**SOURCE EXTRACT**:
What tech trends are on the rise in 2018?

TECHNOLOGY is an ever-evolving mammoth of an industry, and in the last decade the world has seen its innovations, twists and turns move faster and faster.

Every day, more and more people are logging onto the Internet, and more and more people are getting connected through smartphones, mobile tablets, and increasingly compact computers.

Everything is going digital—from the way we shop for goods and services to the way we interact with one another, and even the way we manage our health. It seems like every new day is bringing us yet another innovation, yet another new and magical way to see, experience and shape our world, which is now moving at lightning speed.

And nowhere else is that truer than in Southeast Asia, home to some of the fastest growing markets in the world, built on the backs of social media sites, unbanked populations, and pure potential.

The entire region’s Internet economy is set to be worth US$50 billion this year alone, and four times more by 2025, according to a joint research report by Google and Temasek Holdings.

As the year winds down and we reflect on all that we’ve witnessed, we spoke to Amit Anand, the managing director and co-founder of tech-centric investment firm Jungle Ventures out of Singapore, about where the industry is headed in the near future, and which tech trends are on the rise in the coming year.

**WORK REQUIRED**:
In the tech trends article, what is the projected value of Southeast Asia's Internet economy for this year? Rely only on the tech trends article for this.

**ENTRIES SUPPLIED**:
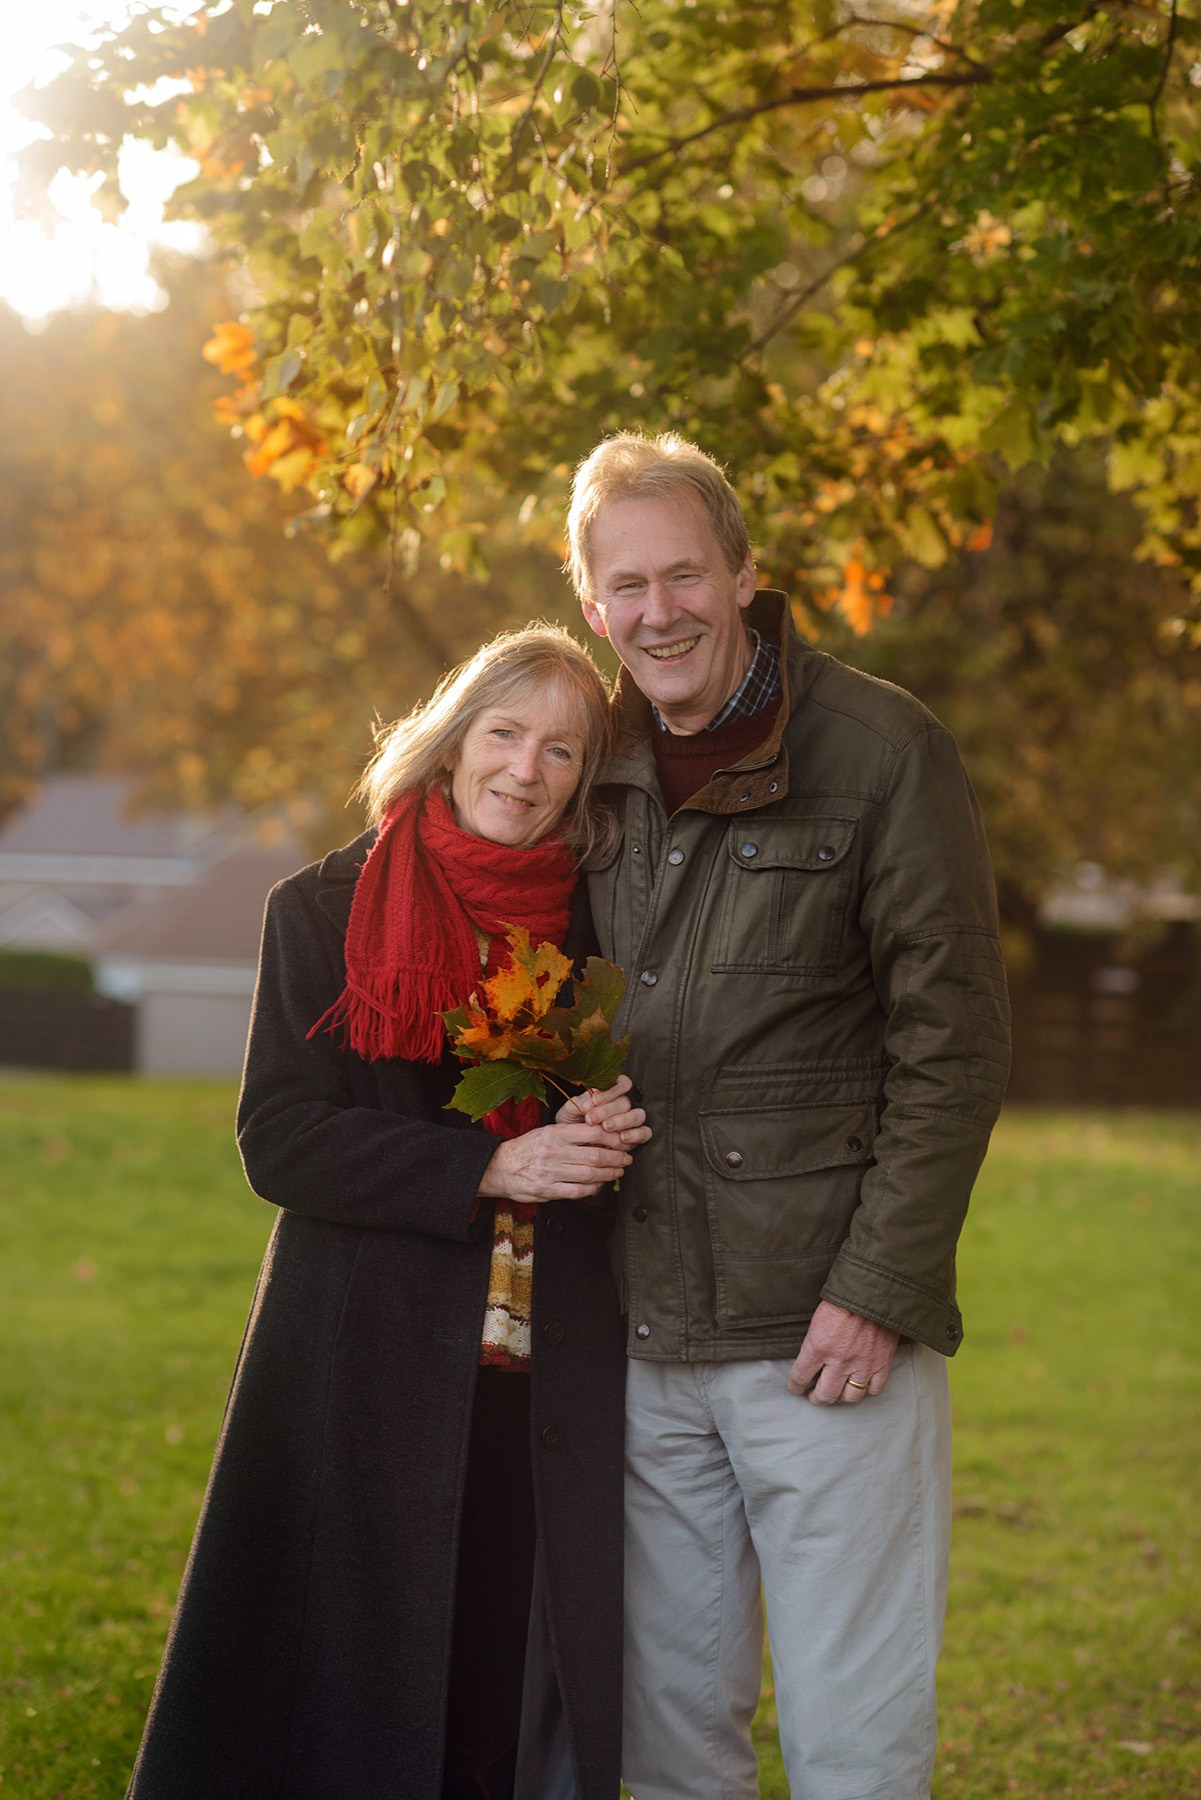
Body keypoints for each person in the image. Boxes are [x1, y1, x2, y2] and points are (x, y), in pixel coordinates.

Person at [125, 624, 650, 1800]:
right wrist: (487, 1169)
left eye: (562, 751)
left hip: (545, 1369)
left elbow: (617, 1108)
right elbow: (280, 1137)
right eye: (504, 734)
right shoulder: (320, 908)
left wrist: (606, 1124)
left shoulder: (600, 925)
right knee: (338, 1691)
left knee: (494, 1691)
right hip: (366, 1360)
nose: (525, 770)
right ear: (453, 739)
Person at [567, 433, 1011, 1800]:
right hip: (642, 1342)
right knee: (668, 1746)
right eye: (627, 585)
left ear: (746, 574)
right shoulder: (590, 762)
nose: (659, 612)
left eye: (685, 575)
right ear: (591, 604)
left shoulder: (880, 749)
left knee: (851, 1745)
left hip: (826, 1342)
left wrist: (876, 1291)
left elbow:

**ANSWER SECTION**:
US$50 billion.